When trying to bring beloved cartoon icons to life, the casting had better nail it right on the head. Luckily for Scooby-Doo, it does. Real-life couple Prinze and Gellar do a fine job as Fred and Daphne, and are given a little more to work with in the film than their animated counterparts were in the series. A terrible braggart, Fred is the handsome front man for the group while Daphne takes some self-defense lessons to move beyond the ''damsel-in-distress'' role. Most importantly, the two finally share a little lip-lock. (You always wanted them to on the cartoon show, but of course, it's a cartoon show--things like that don't happen.) It's Lillard as Shaggy and Cardellini as Velma, however, who truly hit it out of the park. Lillard has it all down--to the squeaky voice and the good-hearted hippie attitude, and Cardellini gets Velma's nasally, wisecracking retorts just right. As a bonus, these two find their own love interests as well. It makes sense when you think about it. The Mystery, Inc. gang are young and carefree--they deserve it.

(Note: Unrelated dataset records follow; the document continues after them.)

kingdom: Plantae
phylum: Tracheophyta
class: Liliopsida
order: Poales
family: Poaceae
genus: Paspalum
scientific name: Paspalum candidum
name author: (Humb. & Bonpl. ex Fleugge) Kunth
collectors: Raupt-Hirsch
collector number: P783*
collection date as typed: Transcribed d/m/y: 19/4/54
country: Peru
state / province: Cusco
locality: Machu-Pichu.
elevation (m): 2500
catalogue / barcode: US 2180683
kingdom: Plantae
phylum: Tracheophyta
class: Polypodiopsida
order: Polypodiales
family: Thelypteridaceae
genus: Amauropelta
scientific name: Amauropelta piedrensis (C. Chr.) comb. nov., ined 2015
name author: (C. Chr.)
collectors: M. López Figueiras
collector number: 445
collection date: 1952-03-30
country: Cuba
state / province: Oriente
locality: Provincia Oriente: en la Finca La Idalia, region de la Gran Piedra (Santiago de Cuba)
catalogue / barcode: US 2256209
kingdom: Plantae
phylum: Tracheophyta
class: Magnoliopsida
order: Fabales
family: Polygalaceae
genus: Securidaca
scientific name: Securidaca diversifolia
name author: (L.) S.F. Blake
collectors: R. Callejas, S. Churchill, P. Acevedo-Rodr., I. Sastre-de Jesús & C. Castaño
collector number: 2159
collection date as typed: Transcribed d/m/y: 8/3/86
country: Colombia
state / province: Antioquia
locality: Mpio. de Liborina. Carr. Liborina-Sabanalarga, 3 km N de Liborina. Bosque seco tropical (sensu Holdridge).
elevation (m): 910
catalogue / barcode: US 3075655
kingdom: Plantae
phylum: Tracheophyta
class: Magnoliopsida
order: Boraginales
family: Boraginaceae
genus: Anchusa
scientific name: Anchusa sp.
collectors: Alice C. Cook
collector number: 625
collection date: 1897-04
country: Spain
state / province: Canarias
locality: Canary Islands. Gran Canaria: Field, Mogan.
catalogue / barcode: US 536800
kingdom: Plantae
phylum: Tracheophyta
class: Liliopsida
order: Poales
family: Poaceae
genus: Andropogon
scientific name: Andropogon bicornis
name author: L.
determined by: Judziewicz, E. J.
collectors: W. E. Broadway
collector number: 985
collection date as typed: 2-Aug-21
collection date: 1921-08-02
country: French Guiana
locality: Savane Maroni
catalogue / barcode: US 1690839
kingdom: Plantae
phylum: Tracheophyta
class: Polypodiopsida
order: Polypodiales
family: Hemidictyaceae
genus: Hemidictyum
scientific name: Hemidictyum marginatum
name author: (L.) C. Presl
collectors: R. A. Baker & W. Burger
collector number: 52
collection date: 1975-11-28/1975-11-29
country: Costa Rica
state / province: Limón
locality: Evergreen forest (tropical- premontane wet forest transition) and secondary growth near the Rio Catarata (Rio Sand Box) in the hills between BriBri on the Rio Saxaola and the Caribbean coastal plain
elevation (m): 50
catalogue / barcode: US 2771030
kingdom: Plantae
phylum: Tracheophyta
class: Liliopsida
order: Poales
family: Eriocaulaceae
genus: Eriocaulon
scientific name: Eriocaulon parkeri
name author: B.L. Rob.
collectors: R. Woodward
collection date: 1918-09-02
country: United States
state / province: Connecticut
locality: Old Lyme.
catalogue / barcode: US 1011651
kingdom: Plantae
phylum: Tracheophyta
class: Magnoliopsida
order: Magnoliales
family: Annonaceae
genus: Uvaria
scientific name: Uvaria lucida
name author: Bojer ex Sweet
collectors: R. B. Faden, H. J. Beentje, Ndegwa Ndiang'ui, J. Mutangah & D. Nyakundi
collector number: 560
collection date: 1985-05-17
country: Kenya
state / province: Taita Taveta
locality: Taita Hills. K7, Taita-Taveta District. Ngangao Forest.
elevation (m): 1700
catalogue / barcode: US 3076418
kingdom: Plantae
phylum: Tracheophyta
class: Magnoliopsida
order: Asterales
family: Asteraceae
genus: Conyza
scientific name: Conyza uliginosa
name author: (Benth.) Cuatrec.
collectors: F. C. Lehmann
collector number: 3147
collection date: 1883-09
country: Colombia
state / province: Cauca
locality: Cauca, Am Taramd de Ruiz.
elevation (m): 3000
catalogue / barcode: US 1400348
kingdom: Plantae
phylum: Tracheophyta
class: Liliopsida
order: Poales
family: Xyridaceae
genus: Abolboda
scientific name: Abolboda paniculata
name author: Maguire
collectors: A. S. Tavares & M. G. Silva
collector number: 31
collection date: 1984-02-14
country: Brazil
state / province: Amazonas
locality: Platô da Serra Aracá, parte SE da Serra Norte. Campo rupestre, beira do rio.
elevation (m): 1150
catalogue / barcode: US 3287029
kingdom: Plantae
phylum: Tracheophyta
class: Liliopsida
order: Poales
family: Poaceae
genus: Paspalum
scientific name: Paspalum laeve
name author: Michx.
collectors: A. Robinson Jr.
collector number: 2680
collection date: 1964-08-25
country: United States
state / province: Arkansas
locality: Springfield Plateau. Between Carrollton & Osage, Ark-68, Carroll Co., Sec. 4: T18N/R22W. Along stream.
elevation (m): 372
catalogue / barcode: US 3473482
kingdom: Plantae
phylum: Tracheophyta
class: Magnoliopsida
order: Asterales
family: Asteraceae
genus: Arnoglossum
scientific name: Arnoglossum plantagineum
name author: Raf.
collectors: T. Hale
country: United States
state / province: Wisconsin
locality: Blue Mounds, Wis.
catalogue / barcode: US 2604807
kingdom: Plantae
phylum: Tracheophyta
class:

Scooby isn't rocket science, folks. You know going in that it's going to be pretty outrageous most of the time, which it is. Yet, just in the way The Brady Bunch Movie worked by mimicking the TV show, the movie follows right along in the spirit of the original cartoon, so it becomes immediately comfortable. There were some reservations before the film came out, mainly in regards to how a computer-generated Scooby was going to hold up within a live-action movie. Interestingly, Scooby isn't really the star of the show like you might think, but rather just another integral part of the whole picture. He fits in just fine, but you have to have a great Shaggy to compliment him, which Lillard provides in spades. The real problem is that older fans might only be entertained by a few adult jokes (like the inference that drugs cause Shag and Scoob's endless hunger) and the fact that villain is a real surprise. This is really a film for the tween genre (8-12), with plenty of bathroom humor and slapstick comedy. It's not necessarily a bad thing, but knowing that Scooby has a fan base which covers a wide range, it would have been nice to have a few more in- jokes to make us adults fall out of our chairs--even if they went over the kids' heads at the same time.

Bottom Line

Scooby-Doo stays true to its cartoon roots, with the performances by the young cast nailing their animated counterparts to a tee. Yet, it is truly for the younger set, even if us old folks wanted a little more adult humor.